Elizabeth Harrington reports that Feds Paid $1 Billion in Social Security Benefits to Individuals Without a SSN. Errors occurred because the agency did not keep paper applications supporting an individual’s case to receive benefits
The agency’s [Social Security Administration] inspector general found errors in the government’s documentation for representative payees, otherwise known as individuals who receive retirement or disability payments on behalf of another person who is incapable of managing the benefits themselves.
The audit released Friday found thousands of cases where there was no SSN on file.

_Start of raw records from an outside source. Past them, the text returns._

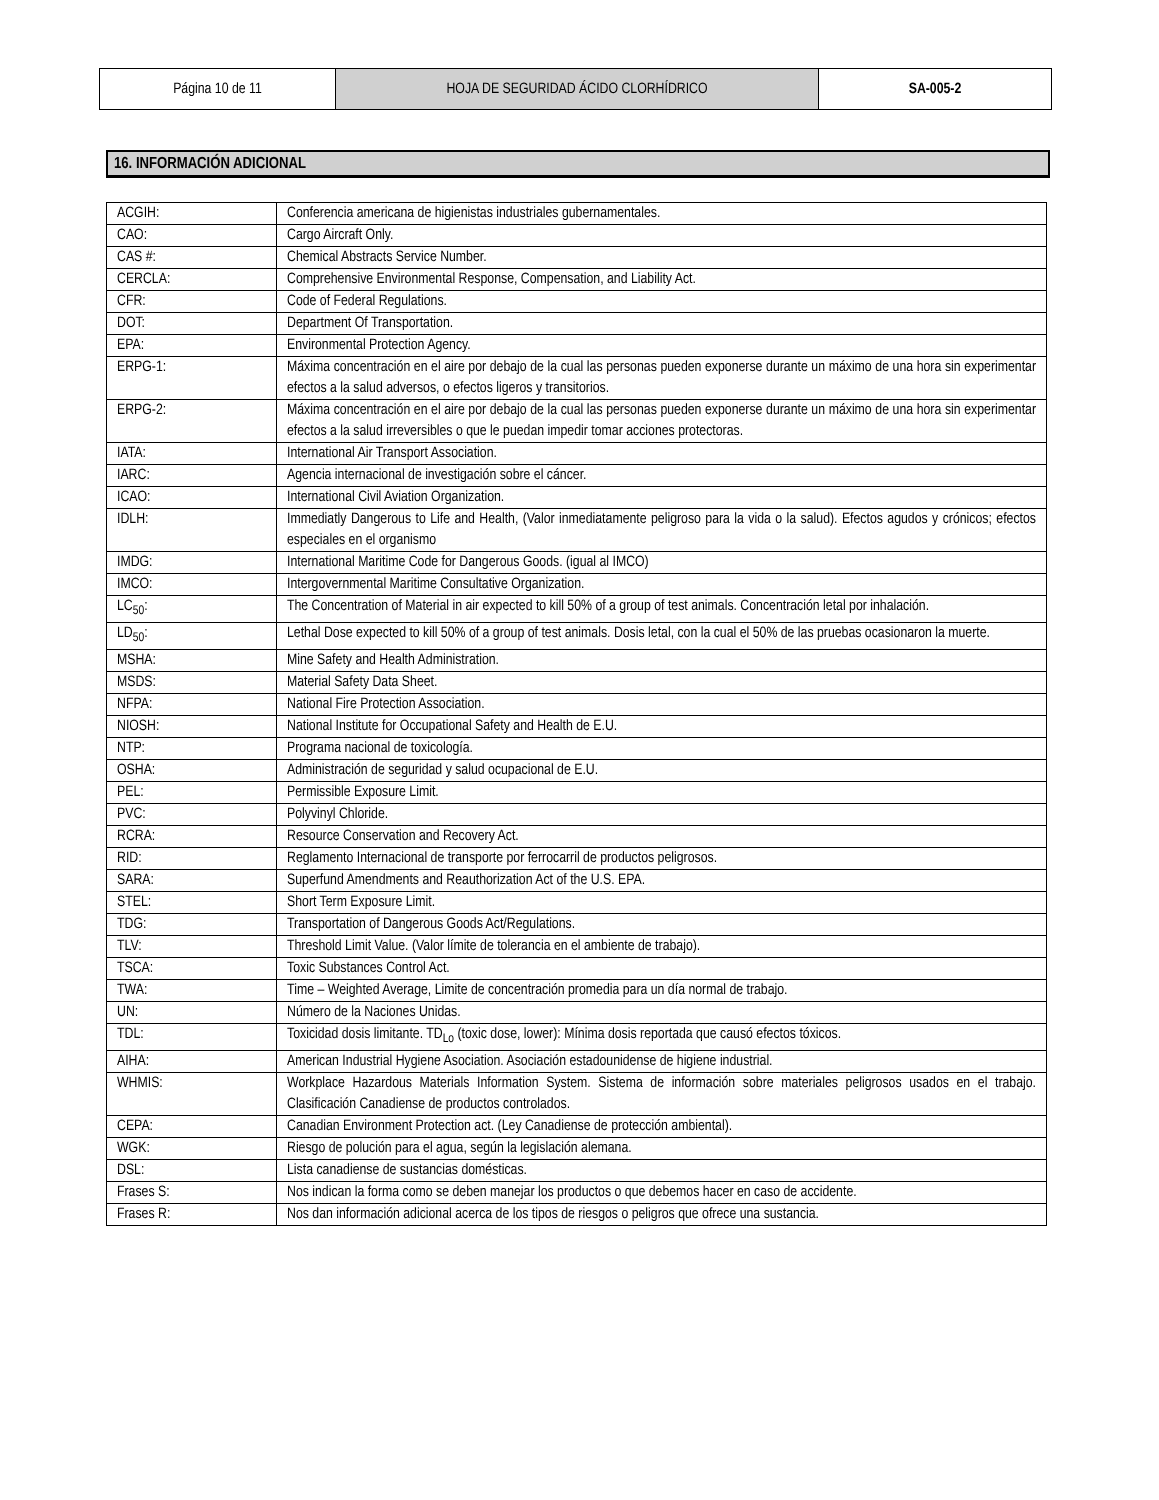| Página 10 de 11 | HOJA DE SEGURIDAD ÁCIDO CLORHÍDRICO | SA-005-2 |
16. INFORMACIÓN ADICIONAL
| ACGIH: | Conferencia americana de higienistas industriales gubernamentales. |
| CAO: | Cargo Aircraft Only. |
| CAS #: | Chemical Abstracts Service Number. |
| CERCLA: | Comprehensive Environmental Response, Compensation, and Liability Act. |
| CFR: | Code of Federal Regulations. |
| DOT: | Department Of Transportation. |
| EPA: | Environmental Protection Agency. |
| ERPG-1: | Máxima concentración en el aire por debajo de la cual las personas pueden exponerse durante un máximo de una hora sin experimentar efectos a la salud adversos, o efectos ligeros y transitorios. |
| ERPG-2: | Máxima concentración en el aire por debajo de la cual las personas pueden exponerse durante un máximo de una hora sin experimentar efectos a la salud irreversibles o que le puedan impedir tomar acciones protectoras. |
| IATA: | International Air Transport Association. |
| IARC: | Agencia internacional de investigación sobre el cáncer. |
| ICAO: | International Civil Aviation Organization. |
| IDLH: | Immediatly Dangerous to Life and Health, (Valor inmediatamente peligroso para la vida o la salud). Efectos agudos y crónicos; efectos especiales en el organismo |
| IMDG: | International Maritime Code for Dangerous Goods. (igual al IMCO) |
| IMCO: | Intergovernmental Maritime Consultative Organization. |
| LC<sub>50</sub>: | The Concentration of Material in air expected to kill 50% of a group of test animals. Concentración letal por inhalación. |
| LD<sub>50</sub>: | Lethal Dose expected to kill 50% of a group of test animals. Dosis letal, con la cual el 50% de las pruebas ocasionaron la muerte. |
| MSHA: | Mine Safety and Health Administration. |
| MSDS: | Material Safety Data Sheet. |
| NFPA: | National Fire Protection Association. |
| NIOSH: | National Institute for Occupational Safety and Health de E.U. |
| NTP: | Programa nacional de toxicología. |
| OSHA: | Administración de seguridad y salud ocupacional de E.U. |
| PEL: | Permissible Exposure Limit. |
| PVC: | Polyvinyl Chloride. |
| RCRA: | Resource Conservation and Recovery Act. |
| RID: | Reglamento Internacional de transporte por ferrocarril de productos peligrosos. |
| SARA: | Superfund Amendments and Reauthorization Act of the U.S. EPA. |
| STEL: | Short Term Exposure Limit. |
| TDG: | Transportation of Dangerous Goods Act/Regulations. |
| TLV: | Threshold Limit Value. (Valor límite de tolerancia en el ambiente de trabajo). |
| TSCA: | Toxic Substances Control Act. |
| TWA: | Time – Weighted Average, Limite de concentración promedia para un día normal de trabajo. |
| UN: | Número de la Naciones Unidas. |
| TDL: | Toxicidad dosis limitante. TD<sub>Lo</sub> (toxic dose, lower): Mínima dosis reportada que causó efectos tóxicos. |
| AIHA: | American Industrial Hygiene Asociation. Asociación estadounidense de higiene industrial. |
| WHMIS: | Workplace Hazardous Materials Information System. Sistema de información sobre materiales peligrosos usados en el trabajo. Clasificación Canadiense de productos controlados. |
| CEPA: | Canadian Environment Protection act. (Ley Canadiense de protección ambiental). |
| WGK: | Riesgo de polución para el agua, según la legislación alemana. |
| DSL: | Lista canadiense de sustancias domésticas. |
| Frases S: | Nos indican la forma como se deben manejar los productos o que debemos hacer en caso de accidente. |
| Frases R: | Nos dan información adicional acerca de los tipos de riesgos o peligros que ofrece una sustancia. |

Over the last decade, the agency paid $1 billion to 22,426 representative payees who “did not have an SSN, and SSA had not followed its policy to retain the paper application.”
The story brings to mind the other headlines from South Florida, involving Medicare fraud where the suspects fled to Cuba
The FBI’s field office in Miami estimates there are about 160 defendants on the lam from active Medicare fraud cases in South Florida. Together, the fugitives are accused of stealing hundreds of millions of dollars from the taxpayer-funded Medicare program for seniors and disabled by submitting false claims for a variety of bogus services, including medical supplies, physical therapy and prescription drugs.
Almost all of the fugitives are Cuban-born immigrants who fled to Cuba, Mexico, the Dominican Republic and other Spanish-speaking countries to evade federal trials. With the exception of Cuba, several foreign countries with U.S. extradition treaties have assisted federal authorities in capturing and returning the Medicare fraud fugitives. But most of the time, the FBI simply catches a break when the fugitives try to come back to the United States.
Hundreds of millions, indeed billions of your hard-earned dollars . . . gone.